-- BEGIN --

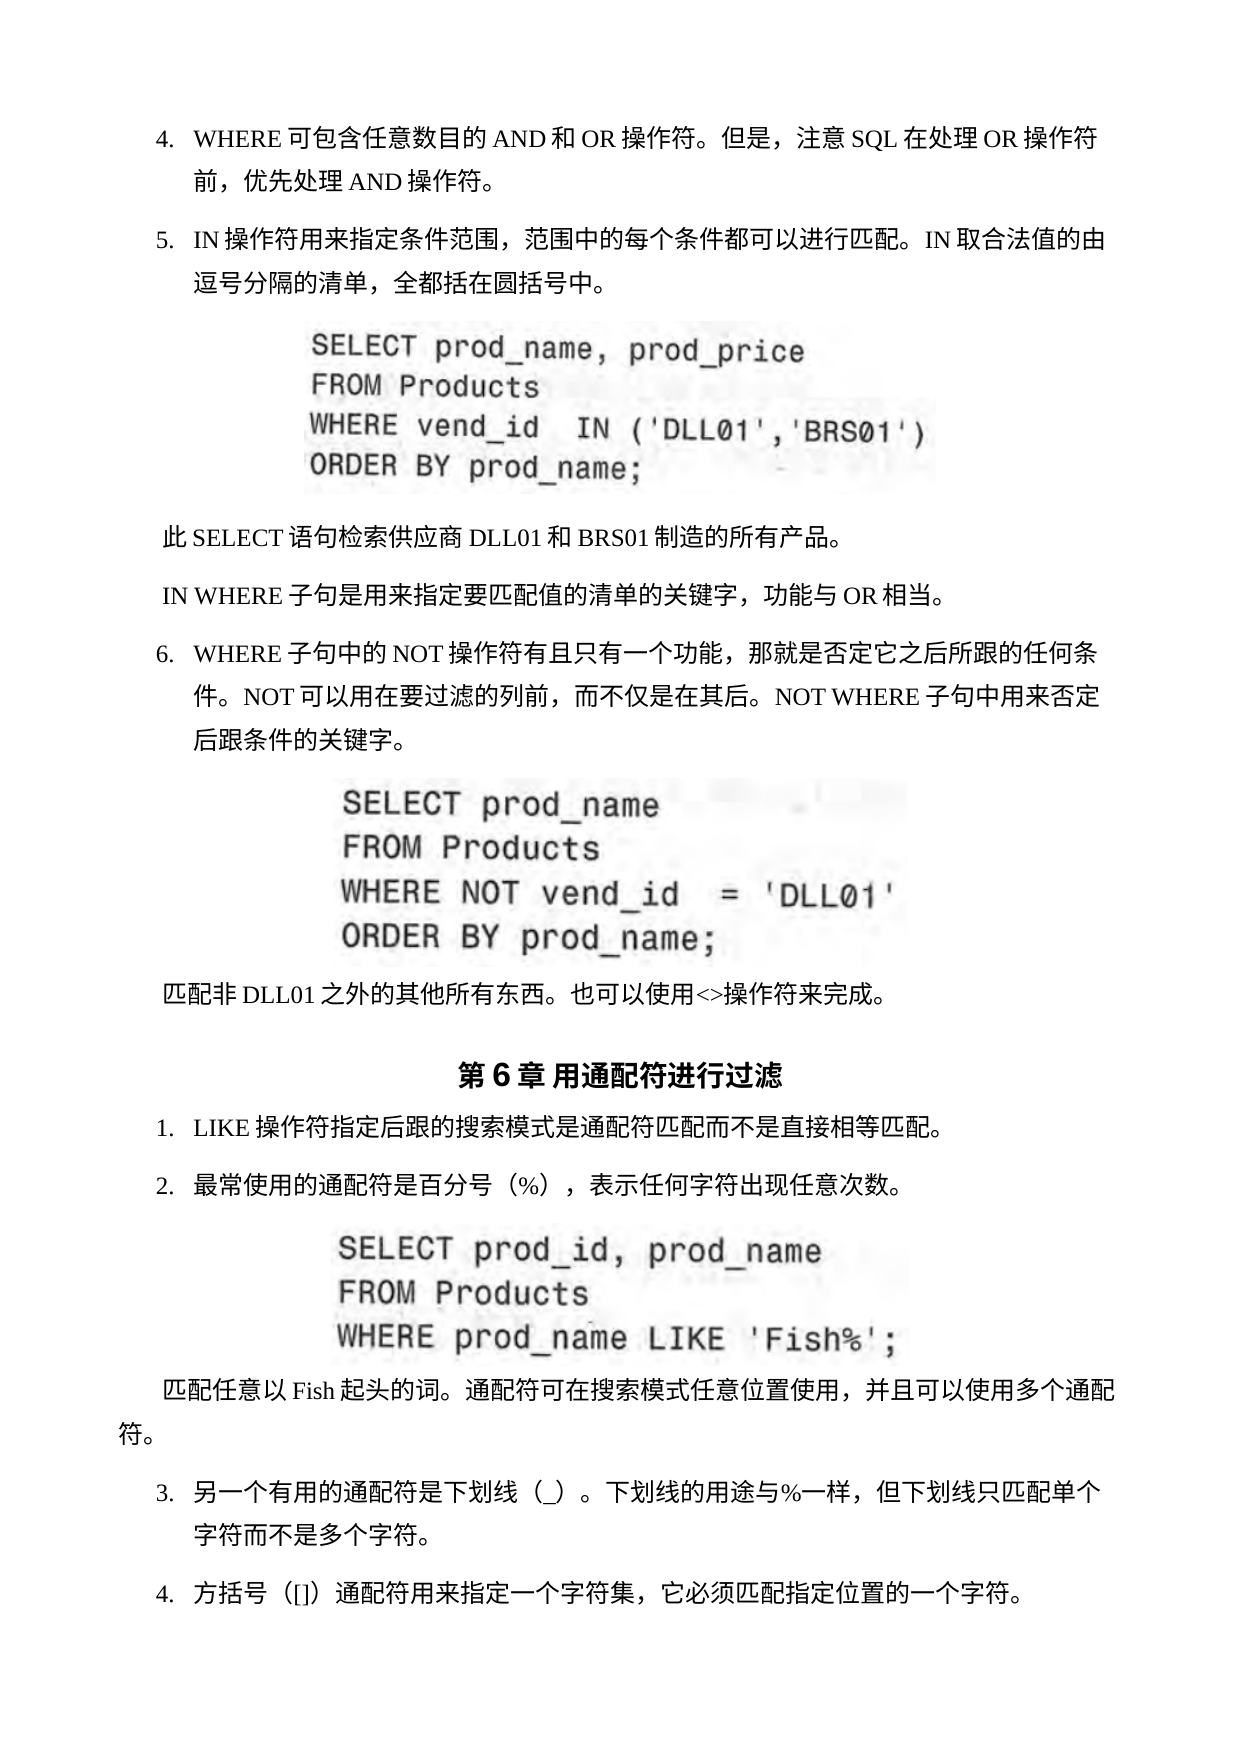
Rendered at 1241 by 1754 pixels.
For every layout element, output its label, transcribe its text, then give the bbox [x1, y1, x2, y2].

list 最常使用的通配符是百分号（%），表示任何字符出现任意次数。 [156, 1166, 1122, 1202]
text IN WHERE子句是用来指定要匹配值的清单的关键字，功能与OR相当。 [118, 575, 1122, 612]
list IN操作符用来指定条件范围，范围中的每个条件都可以进行匹配。IN取合法值的由逗号分隔的清单，全都括在圆括号中。 [156, 219, 1122, 299]
text 匹配非DLL01之外的其他所有东西。也可以使用<>操作符来完成。 [118, 974, 1122, 1011]
list 方括号（[]）通配符用来指定一个字符集，它必须匹配指定位置的一个字符。 [156, 1574, 1122, 1610]
picture [303, 321, 937, 494]
text 匹配任意以Fish起头的词。通配符可在搜索模式任意位置使用，并且可以使用多个通配符。 [118, 1371, 1122, 1450]
picture [332, 778, 908, 967]
list 另一个有用的通配符是下划线（_）。下划线的用途与%一样，但下划线只匹配单个字符而不是多个字符。 [156, 1472, 1122, 1552]
list WHERE可包含任意数目的AND和OR操作符。但是，注意SQL在处理OR操作符前，优先处理AND操作符。 [156, 118, 1122, 198]
picture [330, 1223, 910, 1366]
subtitle 第6章 用通配符进行过滤 [118, 1053, 1122, 1095]
list LIKE操作符指定后跟的搜索模式是通配符匹配而不是直接相等匹配。 [156, 1107, 1122, 1144]
list WHERE子句中的NOT操作符有且只有一个功能，那就是否定它之后所跟的任何条件。NOT可以用在要过滤的列前，而不仅是在其后。NOT WHERE子句中用来否定后跟条件的关键字。 [156, 633, 1122, 756]
text 此SELECT语句检索供应商DLL01和BRS01制造的所有产品。 [118, 517, 1122, 553]
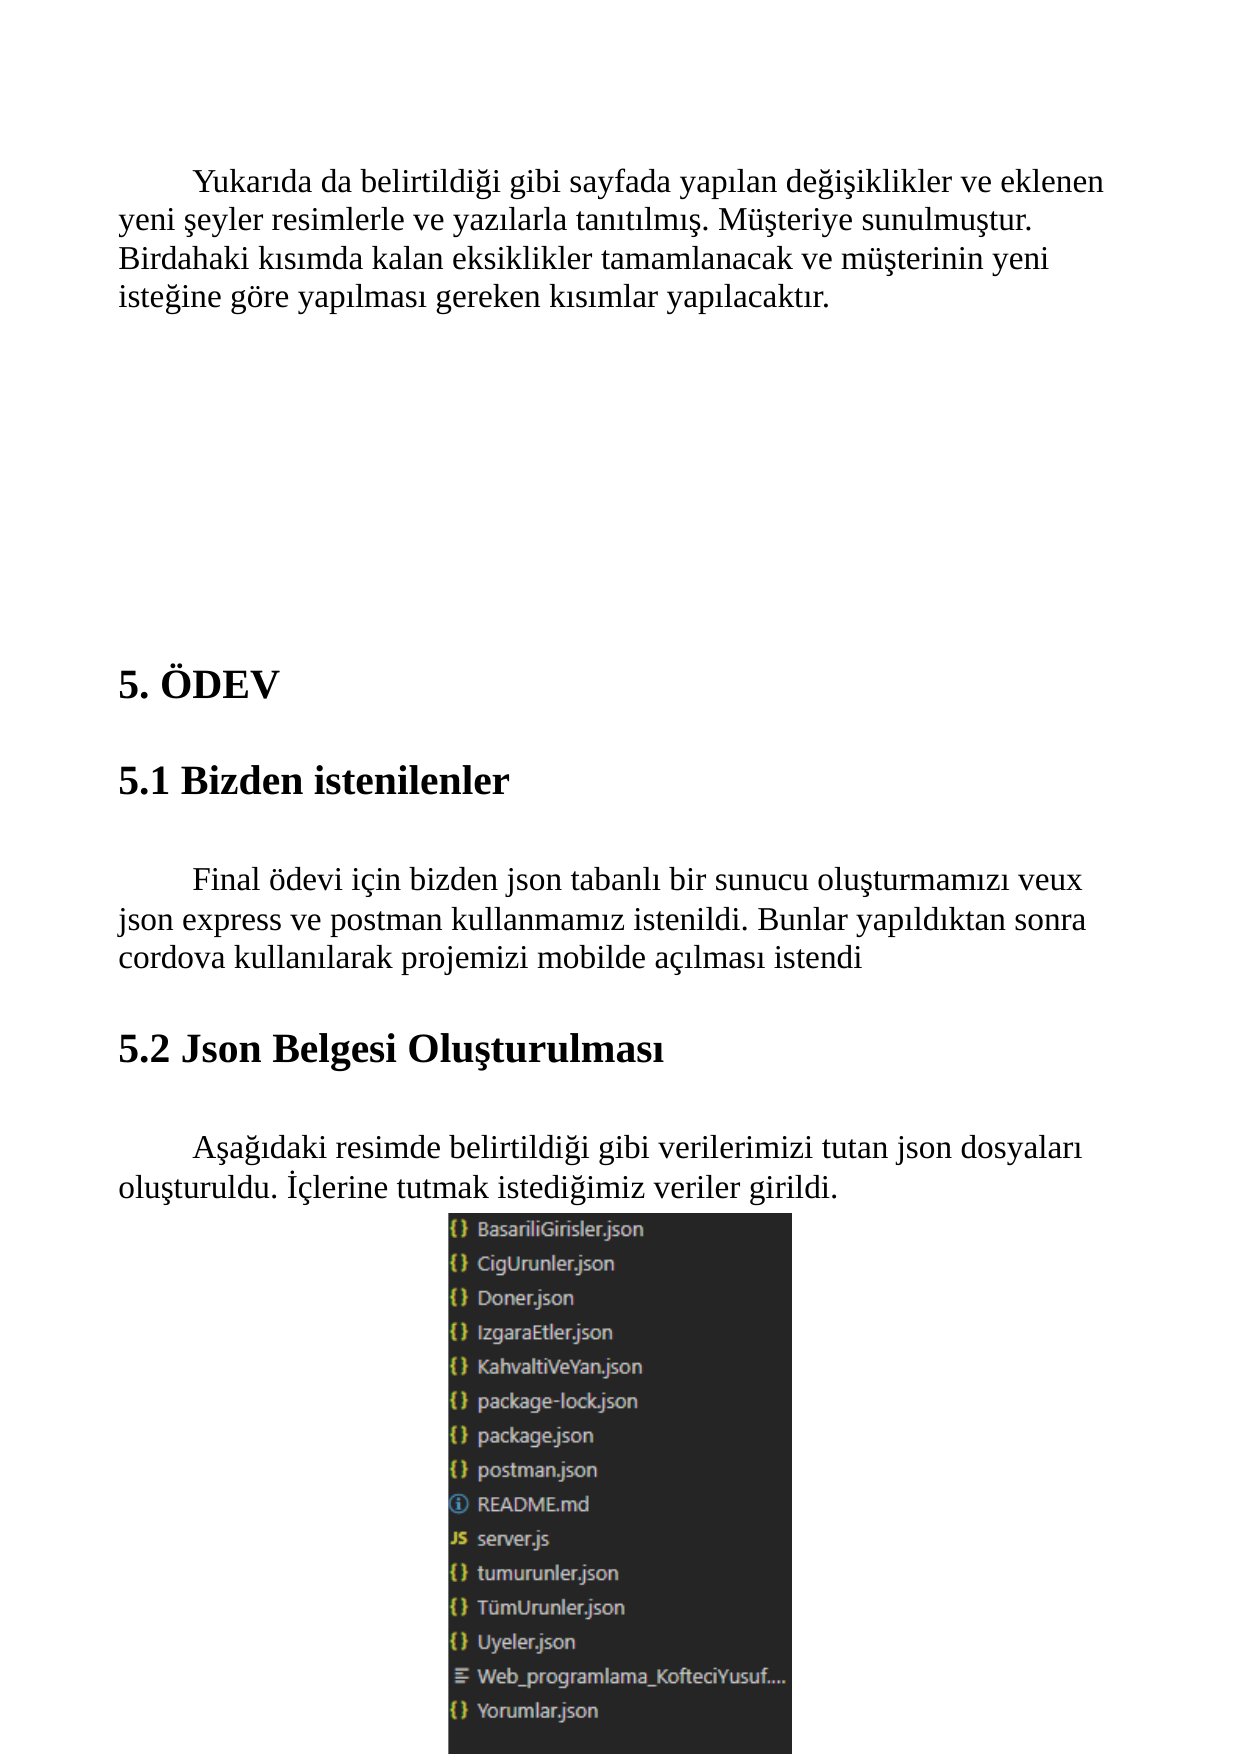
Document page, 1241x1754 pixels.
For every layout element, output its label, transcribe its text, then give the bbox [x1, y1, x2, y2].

-- END --

TASK STATEMENT. Copy out every line of the material above word for word, leaving out the pictures.

SOLUTION TO THIS PROBLEM.
Rendered at 1241 by 1754 pixels.
For every layout element, output its label, transcribe its text, then give the bbox [x1, y1, x2, y2].

list 最常使用的通配符是百分号（%），表示任何字符出现任意次数。 [156, 1166, 1122, 1202]
text IN WHERE子句是用来指定要匹配值的清单的关键字，功能与OR相当。 [118, 575, 1122, 612]
list IN操作符用来指定条件范围，范围中的每个条件都可以进行匹配。IN取合法值的由逗号分隔的清单，全都括在圆括号中。 [156, 219, 1122, 299]
text 匹配非DLL01之外的其他所有东西。也可以使用<>操作符来完成。 [118, 974, 1122, 1011]
list 方括号（[]）通配符用来指定一个字符集，它必须匹配指定位置的一个字符。 [156, 1574, 1122, 1610]
picture [303, 321, 937, 494]
text 匹配任意以Fish起头的词。通配符可在搜索模式任意位置使用，并且可以使用多个通配符。 [118, 1371, 1122, 1450]
picture [332, 778, 908, 967]
list 另一个有用的通配符是下划线（_）。下划线的用途与%一样，但下划线只匹配单个字符而不是多个字符。 [156, 1472, 1122, 1552]
list WHERE可包含任意数目的AND和OR操作符。但是，注意SQL在处理OR操作符前，优先处理AND操作符。 [156, 118, 1122, 198]
picture [330, 1223, 910, 1366]
subtitle 第6章 用通配符进行过滤 [118, 1053, 1122, 1095]
list LIKE操作符指定后跟的搜索模式是通配符匹配而不是直接相等匹配。 [156, 1107, 1122, 1144]
list WHERE子句中的NOT操作符有且只有一个功能，那就是否定它之后所跟的任何条件。NOT可以用在要过滤的列前，而不仅是在其后。NOT WHERE子句中用来否定后跟条件的关键字。 [156, 633, 1122, 756]
text 此SELECT语句检索供应商DLL01和BRS01制造的所有产品。 [118, 517, 1122, 553]
Document page, 1241x1754 pixels.
For every layout element, output its label, transcribe its text, then give the bbox [x1, y1, x2, y2].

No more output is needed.